SE ALGUM DEPENDENTE PERDER O DIREITO, SUA COTA SERÁ REVERTIDA AOS DEMAIS?


Antes : O benefício de pensão por morte não é vitalício na maioria dos casos, a não ser para aquele dependente que contar com 44 anos na data do óbito do segurado(a). Contudo, os dependentes vão perdendo o direito ao benefício ao longo do tempo.

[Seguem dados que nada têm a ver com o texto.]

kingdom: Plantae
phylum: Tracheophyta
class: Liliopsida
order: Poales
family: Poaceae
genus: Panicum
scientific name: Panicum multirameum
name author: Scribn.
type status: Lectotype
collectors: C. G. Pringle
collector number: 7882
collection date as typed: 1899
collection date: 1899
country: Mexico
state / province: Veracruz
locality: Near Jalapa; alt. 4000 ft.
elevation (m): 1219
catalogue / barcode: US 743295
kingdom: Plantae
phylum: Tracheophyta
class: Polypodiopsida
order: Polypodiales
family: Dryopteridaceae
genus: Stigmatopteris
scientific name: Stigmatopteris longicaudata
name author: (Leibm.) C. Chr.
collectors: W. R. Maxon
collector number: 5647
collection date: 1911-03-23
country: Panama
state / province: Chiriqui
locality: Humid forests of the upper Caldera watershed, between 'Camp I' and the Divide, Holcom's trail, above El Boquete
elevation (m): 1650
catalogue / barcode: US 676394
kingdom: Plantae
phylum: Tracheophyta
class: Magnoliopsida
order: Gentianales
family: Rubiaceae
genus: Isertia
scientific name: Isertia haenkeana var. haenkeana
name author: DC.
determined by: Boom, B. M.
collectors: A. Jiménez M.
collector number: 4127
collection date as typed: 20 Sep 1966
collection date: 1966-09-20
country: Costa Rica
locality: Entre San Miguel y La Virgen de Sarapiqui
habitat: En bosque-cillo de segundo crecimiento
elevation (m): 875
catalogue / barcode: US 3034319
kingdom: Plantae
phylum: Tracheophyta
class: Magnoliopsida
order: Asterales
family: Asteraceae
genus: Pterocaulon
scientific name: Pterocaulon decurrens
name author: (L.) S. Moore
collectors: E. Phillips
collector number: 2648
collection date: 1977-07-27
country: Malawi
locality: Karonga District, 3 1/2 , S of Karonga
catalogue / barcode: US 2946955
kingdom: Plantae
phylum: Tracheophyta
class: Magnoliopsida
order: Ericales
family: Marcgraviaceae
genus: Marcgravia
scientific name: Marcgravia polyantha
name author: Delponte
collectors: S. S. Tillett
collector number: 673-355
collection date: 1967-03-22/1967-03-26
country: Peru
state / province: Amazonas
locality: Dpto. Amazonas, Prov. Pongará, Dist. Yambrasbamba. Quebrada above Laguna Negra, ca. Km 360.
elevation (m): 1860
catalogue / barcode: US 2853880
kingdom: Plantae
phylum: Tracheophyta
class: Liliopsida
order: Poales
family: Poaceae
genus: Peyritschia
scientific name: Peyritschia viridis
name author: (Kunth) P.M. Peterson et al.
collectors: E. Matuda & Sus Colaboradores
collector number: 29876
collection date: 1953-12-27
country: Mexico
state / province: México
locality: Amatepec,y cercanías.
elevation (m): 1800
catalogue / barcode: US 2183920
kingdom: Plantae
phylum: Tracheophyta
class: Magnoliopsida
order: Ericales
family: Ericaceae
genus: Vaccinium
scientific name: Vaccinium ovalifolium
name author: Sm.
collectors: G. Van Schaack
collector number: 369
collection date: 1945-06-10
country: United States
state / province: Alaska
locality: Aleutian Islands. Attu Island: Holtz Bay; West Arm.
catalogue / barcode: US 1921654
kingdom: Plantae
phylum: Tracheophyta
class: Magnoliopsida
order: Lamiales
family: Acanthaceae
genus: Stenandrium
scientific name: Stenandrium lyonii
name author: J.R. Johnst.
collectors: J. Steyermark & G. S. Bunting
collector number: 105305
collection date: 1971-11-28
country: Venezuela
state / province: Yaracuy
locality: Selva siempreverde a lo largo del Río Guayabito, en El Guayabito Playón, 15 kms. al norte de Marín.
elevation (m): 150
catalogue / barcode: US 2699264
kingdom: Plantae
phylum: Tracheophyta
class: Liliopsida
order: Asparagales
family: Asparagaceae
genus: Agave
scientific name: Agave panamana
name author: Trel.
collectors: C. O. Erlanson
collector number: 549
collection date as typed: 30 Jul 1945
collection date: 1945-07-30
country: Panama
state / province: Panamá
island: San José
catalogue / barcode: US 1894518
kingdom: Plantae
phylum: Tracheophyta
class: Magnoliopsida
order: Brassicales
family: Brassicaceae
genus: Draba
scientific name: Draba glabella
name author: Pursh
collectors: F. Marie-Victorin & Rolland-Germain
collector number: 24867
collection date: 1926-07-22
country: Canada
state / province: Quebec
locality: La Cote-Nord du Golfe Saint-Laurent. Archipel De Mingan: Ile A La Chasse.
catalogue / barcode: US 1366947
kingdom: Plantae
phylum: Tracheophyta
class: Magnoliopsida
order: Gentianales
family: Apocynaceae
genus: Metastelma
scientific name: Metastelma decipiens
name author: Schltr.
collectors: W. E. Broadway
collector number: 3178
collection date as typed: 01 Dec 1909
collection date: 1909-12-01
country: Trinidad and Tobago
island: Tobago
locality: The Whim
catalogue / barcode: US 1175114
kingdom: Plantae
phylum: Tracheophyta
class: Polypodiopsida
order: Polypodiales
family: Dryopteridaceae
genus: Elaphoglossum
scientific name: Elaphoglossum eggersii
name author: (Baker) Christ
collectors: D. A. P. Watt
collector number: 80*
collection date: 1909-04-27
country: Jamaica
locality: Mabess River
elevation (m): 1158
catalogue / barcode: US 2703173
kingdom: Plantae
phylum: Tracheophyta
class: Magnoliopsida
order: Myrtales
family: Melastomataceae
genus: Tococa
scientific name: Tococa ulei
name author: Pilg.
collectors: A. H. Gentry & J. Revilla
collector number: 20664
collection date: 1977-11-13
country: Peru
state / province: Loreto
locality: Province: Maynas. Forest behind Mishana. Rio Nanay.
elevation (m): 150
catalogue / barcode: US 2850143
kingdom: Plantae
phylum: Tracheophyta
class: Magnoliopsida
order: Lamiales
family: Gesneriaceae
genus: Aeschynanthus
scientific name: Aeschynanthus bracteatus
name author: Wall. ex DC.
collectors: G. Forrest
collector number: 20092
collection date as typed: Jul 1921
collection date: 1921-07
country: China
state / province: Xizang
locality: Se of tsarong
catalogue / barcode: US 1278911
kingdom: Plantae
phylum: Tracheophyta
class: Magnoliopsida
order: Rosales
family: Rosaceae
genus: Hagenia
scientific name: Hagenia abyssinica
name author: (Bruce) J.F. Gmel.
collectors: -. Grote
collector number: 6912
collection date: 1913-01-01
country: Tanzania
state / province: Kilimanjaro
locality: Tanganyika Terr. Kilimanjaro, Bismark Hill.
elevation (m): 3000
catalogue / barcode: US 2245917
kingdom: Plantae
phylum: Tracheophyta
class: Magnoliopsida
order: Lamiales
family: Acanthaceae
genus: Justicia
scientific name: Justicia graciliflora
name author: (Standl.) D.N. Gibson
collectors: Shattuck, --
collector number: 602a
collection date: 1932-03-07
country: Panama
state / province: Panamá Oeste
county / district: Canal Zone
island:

Com a cessação da cota de um dependente, esta seria revertida em favor dos demais.


Depois : Com a Reforma, se algum dependente perder o seu direito ao benefício de pensão por morte, a sua cota NÃO será revertida aos demais dependentes, com isso o valor pago a família do falecido pode sofrer redução, sempre respeitado o valor mínimo do benefício que não pode ser inferior a 1 salário mínimo.


POSSO RECEBER PENSÃO POR MORTE E APOSENTADORIA INTEGRAIS?


Antes : O benefício de pensão por morte poderia ser acumulado com a aposentadoria recebida pelo dependente em seus valores integrais.


Depois : Com a Reforma, a acumulação continuou a ser permitida. Contudo, o beneficiário deverá optar por receber o valor integral do benefício mais vantajoso e uma parte do outro benefício de acordo com as seguintes faixas: 100% do valor de até 1 salário mínimo; 60% do valor que exceder 1 salário-mínimo, até o limite de 2 salários-mínimos; 40% do valor que exceder 2 salários-mínimos, até o limite de 3 salários-mínimos; 20% do valor que exceder salários-mínimos, até o limite de salários-mínimos; e 10% do valor que exceder 4 salários-mínimos.